| Exercise prompt |
The records are to be copied in their entirety, exactly as given.

| Provided data |
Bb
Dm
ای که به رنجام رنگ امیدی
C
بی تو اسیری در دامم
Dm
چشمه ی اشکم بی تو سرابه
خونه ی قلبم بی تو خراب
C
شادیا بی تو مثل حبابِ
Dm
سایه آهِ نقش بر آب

| Written solution |
Bb
Dm
ای که به رنجام رنگ امیدی
C
بی تو اسیری در دامم
Dm
چشمه ی اشکم بی تو سرابه
خونه ی قلبم بی تو خراب
C
شادیا بی تو مثل حبابِ
Dm
سایه آهِ نقش بر آب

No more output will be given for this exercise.